### What to produce
The full listing is to be written out again, unchanged.

### Dataset content

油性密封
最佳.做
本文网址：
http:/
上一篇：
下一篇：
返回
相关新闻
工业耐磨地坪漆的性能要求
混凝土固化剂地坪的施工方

### Task answer
油性密封
最佳.做
本文网址：
http:/
上一篇：
下一篇：
返回
相关新闻
工业耐磨地坪漆的性能要求
混凝土固化剂地坪的施工方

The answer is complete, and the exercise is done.